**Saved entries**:
==========

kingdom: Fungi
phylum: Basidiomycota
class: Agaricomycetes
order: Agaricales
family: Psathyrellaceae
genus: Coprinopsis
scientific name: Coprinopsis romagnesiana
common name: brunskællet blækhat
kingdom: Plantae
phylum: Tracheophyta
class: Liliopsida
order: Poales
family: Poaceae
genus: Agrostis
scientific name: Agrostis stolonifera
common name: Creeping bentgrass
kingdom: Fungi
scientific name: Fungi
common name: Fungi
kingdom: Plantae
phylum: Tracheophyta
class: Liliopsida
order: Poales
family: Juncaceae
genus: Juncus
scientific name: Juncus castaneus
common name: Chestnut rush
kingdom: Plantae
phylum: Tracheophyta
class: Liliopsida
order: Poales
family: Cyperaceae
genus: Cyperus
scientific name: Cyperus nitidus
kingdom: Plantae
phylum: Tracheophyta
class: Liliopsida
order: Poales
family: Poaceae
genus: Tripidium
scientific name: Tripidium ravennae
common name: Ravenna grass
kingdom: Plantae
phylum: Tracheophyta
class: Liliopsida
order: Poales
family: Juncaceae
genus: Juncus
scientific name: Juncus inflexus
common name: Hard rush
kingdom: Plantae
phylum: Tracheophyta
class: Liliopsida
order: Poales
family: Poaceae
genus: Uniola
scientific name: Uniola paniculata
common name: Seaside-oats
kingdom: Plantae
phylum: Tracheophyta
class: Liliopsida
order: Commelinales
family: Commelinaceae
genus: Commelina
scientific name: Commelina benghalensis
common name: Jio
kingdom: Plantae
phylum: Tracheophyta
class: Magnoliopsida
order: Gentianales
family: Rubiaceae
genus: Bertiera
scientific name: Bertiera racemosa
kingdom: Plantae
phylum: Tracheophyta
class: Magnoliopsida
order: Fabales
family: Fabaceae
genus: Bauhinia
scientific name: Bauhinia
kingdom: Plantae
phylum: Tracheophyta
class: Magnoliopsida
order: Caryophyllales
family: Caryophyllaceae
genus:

==========

**WRITTEN INSTRUCTION**: Copy every line of the entries above word for word, with nothing changed.

**SOLUTION TO THIS TASK**:
kingdom: Fungi
phylum: Basidiomycota
class: Agaricomycetes
order: Agaricales
family: Psathyrellaceae
genus: Coprinopsis
scientific name: Coprinopsis romagnesiana
common name: brunskællet blækhat
kingdom: Plantae
phylum: Tracheophyta
class: Liliopsida
order: Poales
family: Poaceae
genus: Agrostis
scientific name: Agrostis stolonifera
common name: Creeping bentgrass
kingdom: Fungi
scientific name: Fungi
common name: Fungi
kingdom: Plantae
phylum: Tracheophyta
class: Liliopsida
order: Poales
family: Juncaceae
genus: Juncus
scientific name: Juncus castaneus
common name: Chestnut rush
kingdom: Plantae
phylum: Tracheophyta
class: Liliopsida
order: Poales
family: Cyperaceae
genus: Cyperus
scientific name: Cyperus nitidus
kingdom: Plantae
phylum: Tracheophyta
class: Liliopsida
order: Poales
family: Poaceae
genus: Tripidium
scientific name: Tripidium ravennae
common name: Ravenna grass
kingdom: Plantae
phylum: Tracheophyta
class: Liliopsida
order: Poales
family: Juncaceae
genus: Juncus
scientific name: Juncus inflexus
common name: Hard rush
kingdom: Plantae
phylum: Tracheophyta
class: Liliopsida
order: Poales
family: Poaceae
genus: Uniola
scientific name: Uniola paniculata
common name: Seaside-oats
kingdom: Plantae
phylum: Tracheophyta
class: Liliopsida
order: Commelinales
family: Commelinaceae
genus: Commelina
scientific name: Commelina benghalensis
common name: Jio
kingdom: Plantae
phylum: Tracheophyta
class: Magnoliopsida
order: Gentianales
family: Rubiaceae
genus: Bertiera
scientific name: Bertiera racemosa
kingdom: Plantae
phylum: Tracheophyta
class: Magnoliopsida
order: Fabales
family: Fabaceae
genus: Bauhinia
scientific name: Bauhinia
kingdom: Plantae
phylum: Tracheophyta
class: Magnoliopsida
order: Caryophyllales
family: Caryophyllaceae
genus:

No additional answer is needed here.